**WORK TO COMPLETE:**
Reproduce everything from the start of the listing down to the line containing "راز کیک نرم،", including both ends, with every character unchanged.

**WORKING DATA:**
════════════════════

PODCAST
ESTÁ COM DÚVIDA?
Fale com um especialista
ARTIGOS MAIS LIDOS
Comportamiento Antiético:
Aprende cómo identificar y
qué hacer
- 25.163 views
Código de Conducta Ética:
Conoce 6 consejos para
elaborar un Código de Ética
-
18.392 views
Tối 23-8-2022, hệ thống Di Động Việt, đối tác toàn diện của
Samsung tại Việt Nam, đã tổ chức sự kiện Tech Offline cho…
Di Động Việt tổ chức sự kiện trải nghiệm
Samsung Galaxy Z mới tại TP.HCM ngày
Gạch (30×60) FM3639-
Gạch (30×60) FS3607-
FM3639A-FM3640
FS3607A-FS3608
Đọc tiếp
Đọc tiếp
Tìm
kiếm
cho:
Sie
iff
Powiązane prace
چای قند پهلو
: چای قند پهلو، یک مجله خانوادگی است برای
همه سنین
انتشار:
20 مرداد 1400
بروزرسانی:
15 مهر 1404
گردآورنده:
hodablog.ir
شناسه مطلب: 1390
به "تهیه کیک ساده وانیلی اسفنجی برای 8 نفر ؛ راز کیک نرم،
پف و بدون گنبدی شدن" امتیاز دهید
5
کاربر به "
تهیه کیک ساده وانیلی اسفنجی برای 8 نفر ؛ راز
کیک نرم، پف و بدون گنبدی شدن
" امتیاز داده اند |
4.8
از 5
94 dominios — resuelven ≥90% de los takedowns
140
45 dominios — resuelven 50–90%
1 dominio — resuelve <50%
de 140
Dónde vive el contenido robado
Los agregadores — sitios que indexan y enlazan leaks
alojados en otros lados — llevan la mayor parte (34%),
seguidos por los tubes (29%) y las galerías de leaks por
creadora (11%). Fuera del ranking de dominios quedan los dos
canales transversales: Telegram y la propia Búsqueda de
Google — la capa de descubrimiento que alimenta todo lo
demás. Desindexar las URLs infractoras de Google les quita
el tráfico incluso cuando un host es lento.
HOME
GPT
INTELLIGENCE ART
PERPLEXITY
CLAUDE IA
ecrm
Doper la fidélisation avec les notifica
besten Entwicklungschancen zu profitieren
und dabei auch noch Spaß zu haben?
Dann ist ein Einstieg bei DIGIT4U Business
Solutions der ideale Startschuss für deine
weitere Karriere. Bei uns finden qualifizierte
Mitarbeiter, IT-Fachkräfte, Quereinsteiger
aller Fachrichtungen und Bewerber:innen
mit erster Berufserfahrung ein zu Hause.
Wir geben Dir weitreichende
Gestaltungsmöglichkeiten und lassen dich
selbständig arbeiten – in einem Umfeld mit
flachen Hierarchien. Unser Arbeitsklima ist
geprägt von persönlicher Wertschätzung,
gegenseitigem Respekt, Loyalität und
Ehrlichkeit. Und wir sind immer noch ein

════════════════════

**TASK OUTPUT:**
PODCAST
ESTÁ COM DÚVIDA?
Fale com um especialista
ARTIGOS MAIS LIDOS
Comportamiento Antiético:
Aprende cómo identificar y
qué hacer
- 25.163 views
Código de Conducta Ética:
Conoce 6 consejos para
elaborar un Código de Ética
-
18.392 views
Tối 23-8-2022, hệ thống Di Động Việt, đối tác toàn diện của
Samsung tại Việt Nam, đã tổ chức sự kiện Tech Offline cho…
Di Động Việt tổ chức sự kiện trải nghiệm
Samsung Galaxy Z mới tại TP.HCM ngày
Gạch (30×60) FM3639-
Gạch (30×60) FS3607-
FM3639A-FM3640
FS3607A-FS3608
Đọc tiếp
Đọc tiếp
Tìm
kiếm
cho:
Sie
iff
Powiązane prace
چای قند پهلو
: چای قند پهلو، یک مجله خانوادگی است برای
همه سنین
انتشار:
20 مرداد 1400
بروزرسانی:
15 مهر 1404
گردآورنده:
hodablog.ir
شناسه مطلب: 1390
به "تهیه کیک ساده وانیلی اسفنجی برای 8 نفر ؛ راز کیک نرم،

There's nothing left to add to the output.